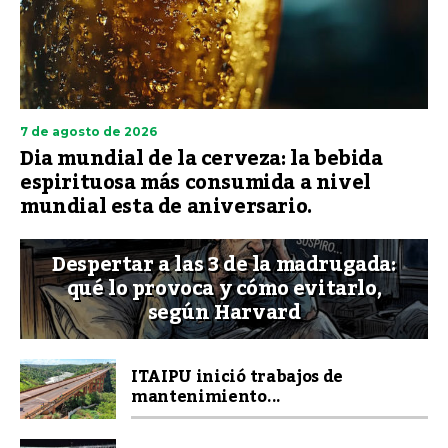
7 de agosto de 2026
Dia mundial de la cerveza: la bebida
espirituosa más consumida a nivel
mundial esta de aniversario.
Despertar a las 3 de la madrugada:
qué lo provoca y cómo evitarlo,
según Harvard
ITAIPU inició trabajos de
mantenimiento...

==================================================

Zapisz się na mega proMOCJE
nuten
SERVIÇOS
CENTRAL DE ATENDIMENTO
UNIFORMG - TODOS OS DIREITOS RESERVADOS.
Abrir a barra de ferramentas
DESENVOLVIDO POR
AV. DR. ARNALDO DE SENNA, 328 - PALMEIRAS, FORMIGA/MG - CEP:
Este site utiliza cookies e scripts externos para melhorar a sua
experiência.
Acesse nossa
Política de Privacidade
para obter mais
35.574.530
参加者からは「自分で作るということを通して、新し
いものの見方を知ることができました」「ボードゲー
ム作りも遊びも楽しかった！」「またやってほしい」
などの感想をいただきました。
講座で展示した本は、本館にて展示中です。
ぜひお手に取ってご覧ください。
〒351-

==================================================

WHAT YOU ARE ASKED TO DO | Please say how many lines of the material above include "mundial", giving that number and no other words.

ANSWER SECTION | 2